Seminerler, konferanslar, toplantılar, açılışlar... Kurullar, kurallar, krallar, imparatorlar... Sendika lafını duyunca kaçışan, gol atınca seccade niyetine çimlere yapışanlar... Banka hortumcusu olarak hüküm giyip, sonra Federasyon Kongresi’nin protokolünde ağırlanan eski yöneticiler...
Babadan torpilli aktörlerden, eşten torpilli aktris kocalarına kadar -ama illâ ki yandaş- yorumcular... “Hırsızım” diyen itirafçıyı kendilerine defalarca başkan seçen hakemler... Kulübü battıkça kendisi yükselen tahterevalli uzmanları... Onlar, şunlar, bunlar...
Yabancı-yerli oyuncu sayıları, altyapı, eğitim, yatırım lafları yine dolaşıma sokulmuşken, size geçen sezona dair birkaç gerçekleşmiş bütçe rakamı vereyim.
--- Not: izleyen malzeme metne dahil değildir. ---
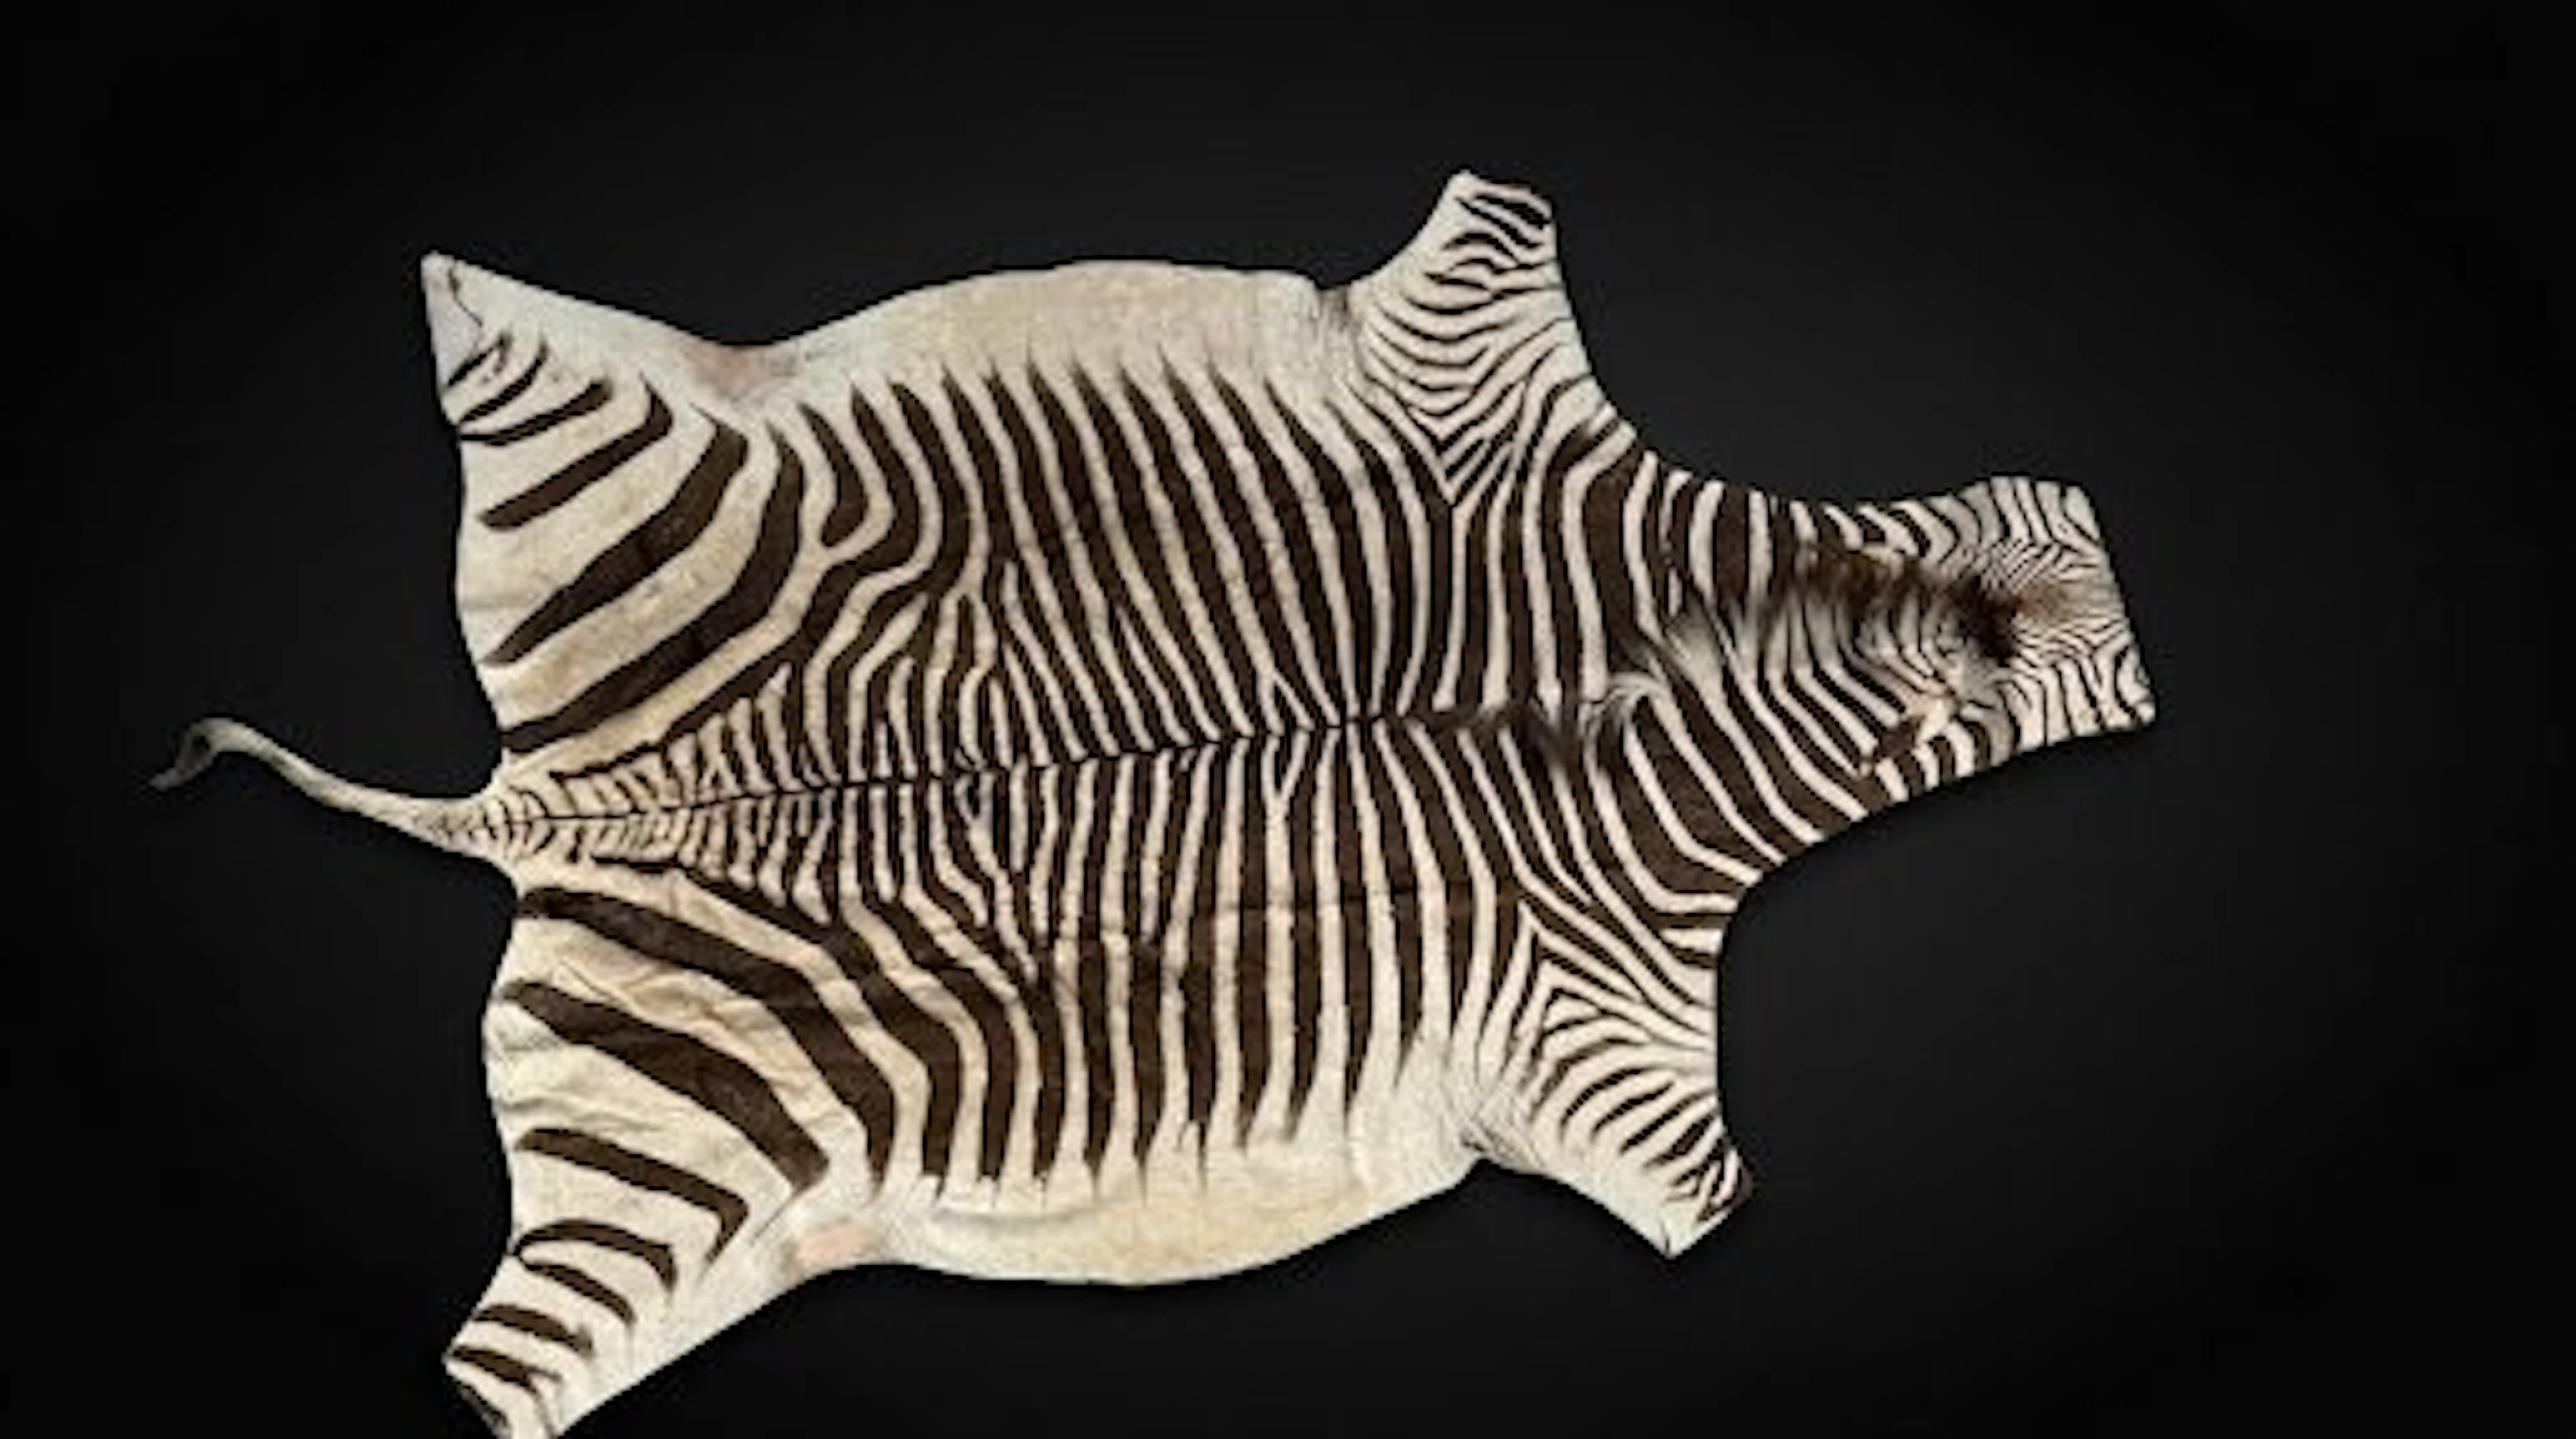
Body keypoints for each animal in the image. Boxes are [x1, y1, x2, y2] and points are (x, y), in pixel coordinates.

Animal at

Sayılar, durumu benden daha iyi anlatır.
2013-2014 Bütçe Dönemi’nde; “Altyapı, Eğitim ve Spor Yatırımları” faslından yapılan harcama, 9.041.971.-TL, toplam bütçe giderinin yüzde 3,1’i. “Milli Takımlar Giderleri” faslından yapılan harcamaysa, 49.523.322.-TL, toplam giderin yüzde 17,2’si. Üstelik milli takımlara Fatih’in maaşı tam yansımamış, ağırlığı çökmemişken.
Şimdi bunu becermiş federasyon, aç-susuz 7/24 çalışıp ürettikleri, yukarıdaki rakamları yok sayan, tam tersi masallarına inanmamızı bekliyor. Üstelik proje kılavuzlarını da tanıyoruz: Karga!